Leila Sbitani is an American host and actress. Her career has included hosting stints on Entertainment Tonight, E!, Style, WE, ION Television, Metro TV, Oxygen, and TV Land. Her film credits include The Reunion, which was a winner at the New York International Independent Film and Video Festival, and Fractured.
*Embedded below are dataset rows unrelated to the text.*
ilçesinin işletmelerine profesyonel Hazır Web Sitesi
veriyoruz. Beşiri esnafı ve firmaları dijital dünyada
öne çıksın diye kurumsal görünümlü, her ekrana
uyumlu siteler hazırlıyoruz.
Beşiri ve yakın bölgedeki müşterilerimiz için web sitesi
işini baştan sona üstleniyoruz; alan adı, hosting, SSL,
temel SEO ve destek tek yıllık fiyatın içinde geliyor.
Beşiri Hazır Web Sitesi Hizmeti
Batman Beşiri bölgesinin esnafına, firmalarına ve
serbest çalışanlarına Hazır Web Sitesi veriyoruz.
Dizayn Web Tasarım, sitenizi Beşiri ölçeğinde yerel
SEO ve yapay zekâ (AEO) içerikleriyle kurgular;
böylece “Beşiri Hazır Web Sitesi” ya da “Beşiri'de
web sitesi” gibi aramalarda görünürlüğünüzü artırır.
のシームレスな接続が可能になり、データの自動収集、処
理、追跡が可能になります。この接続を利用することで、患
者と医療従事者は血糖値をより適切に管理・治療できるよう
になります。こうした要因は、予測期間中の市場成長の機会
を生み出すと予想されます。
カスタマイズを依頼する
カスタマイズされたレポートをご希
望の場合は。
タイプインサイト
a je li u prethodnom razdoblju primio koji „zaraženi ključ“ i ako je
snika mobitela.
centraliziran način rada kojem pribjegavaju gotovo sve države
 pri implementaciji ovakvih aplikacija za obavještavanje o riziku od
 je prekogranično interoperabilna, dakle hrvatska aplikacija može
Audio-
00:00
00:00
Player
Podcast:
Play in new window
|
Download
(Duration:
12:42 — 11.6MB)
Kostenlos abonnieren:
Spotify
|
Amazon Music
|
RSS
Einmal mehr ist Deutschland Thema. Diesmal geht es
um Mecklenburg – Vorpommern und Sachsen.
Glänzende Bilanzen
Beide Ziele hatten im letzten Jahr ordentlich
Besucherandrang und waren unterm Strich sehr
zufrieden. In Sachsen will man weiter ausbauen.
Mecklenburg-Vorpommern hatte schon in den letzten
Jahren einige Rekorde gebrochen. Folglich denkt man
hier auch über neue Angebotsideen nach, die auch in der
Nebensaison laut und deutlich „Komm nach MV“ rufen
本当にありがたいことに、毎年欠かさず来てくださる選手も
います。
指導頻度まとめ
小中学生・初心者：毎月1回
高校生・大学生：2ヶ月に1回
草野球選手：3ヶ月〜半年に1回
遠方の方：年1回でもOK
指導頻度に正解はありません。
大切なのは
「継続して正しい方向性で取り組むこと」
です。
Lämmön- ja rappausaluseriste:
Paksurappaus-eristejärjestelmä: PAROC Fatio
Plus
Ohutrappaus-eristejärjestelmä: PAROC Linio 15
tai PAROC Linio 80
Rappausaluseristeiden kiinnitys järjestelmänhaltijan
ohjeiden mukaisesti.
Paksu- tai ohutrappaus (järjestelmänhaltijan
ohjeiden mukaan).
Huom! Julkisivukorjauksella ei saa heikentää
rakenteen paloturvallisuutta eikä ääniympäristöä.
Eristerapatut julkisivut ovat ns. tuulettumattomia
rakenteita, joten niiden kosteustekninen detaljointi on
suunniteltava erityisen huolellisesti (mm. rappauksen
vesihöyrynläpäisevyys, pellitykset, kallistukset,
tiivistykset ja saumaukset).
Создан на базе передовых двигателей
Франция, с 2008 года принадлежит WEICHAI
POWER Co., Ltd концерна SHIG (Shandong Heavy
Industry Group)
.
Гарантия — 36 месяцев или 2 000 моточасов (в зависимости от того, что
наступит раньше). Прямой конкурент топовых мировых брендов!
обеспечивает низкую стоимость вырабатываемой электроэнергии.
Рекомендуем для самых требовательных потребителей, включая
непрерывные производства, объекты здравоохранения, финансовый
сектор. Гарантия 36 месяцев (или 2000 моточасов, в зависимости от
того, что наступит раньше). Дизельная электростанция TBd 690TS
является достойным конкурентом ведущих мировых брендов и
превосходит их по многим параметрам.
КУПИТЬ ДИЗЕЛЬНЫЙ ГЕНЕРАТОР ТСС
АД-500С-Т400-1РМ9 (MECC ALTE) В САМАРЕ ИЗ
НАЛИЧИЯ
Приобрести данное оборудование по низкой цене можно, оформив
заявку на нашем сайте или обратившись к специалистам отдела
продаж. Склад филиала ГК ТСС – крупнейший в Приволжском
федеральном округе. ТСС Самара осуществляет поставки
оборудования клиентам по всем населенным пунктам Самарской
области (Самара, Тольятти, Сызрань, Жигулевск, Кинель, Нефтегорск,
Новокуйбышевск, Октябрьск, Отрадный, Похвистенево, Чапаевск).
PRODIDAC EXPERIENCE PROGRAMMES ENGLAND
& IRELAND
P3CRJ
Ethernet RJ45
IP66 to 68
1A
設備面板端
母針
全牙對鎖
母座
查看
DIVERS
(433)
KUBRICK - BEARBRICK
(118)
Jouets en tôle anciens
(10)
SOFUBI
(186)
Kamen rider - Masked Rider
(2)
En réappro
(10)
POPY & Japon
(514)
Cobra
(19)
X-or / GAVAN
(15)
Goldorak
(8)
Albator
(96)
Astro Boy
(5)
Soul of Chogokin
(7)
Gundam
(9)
Her favorite regional theatre roles are Kathleen in Terra Nova and Maggie in Lend Me a Tenor.

==Filmography==

===TV Series-Non-Guest Star===
- Studio Y (1999) as Host
- 48 Hour Wedding (2002) as Host
- Nice Package (2004) as Host
- Hi-Jinks as Host
- TV Land Awards-All Access (2011) as Host
- Best Night In on TV Land as Host (2011–present)

===Guest Star===
- Guiding Light as Kitty
- All My Children as Iris
- Apartment 2F as Stacey

===Movies===
- Fractured (1996) as Jessie
- The Reunion (1998) as Ashley
- The Senator's Daughter (Web Series) (2011) as Nancy
- Dead Man's Trigger (Web Series) (2012) as Agent Thomas

===Commercials===
Sbitani appeared in a series of more than 80 commercials for Belle Tire in Michigan from 1997 to 2001. Eleven years later, in the fall of 2012, she was brought back to do an additional series of Belle Tire commercials which ran throughout 2013.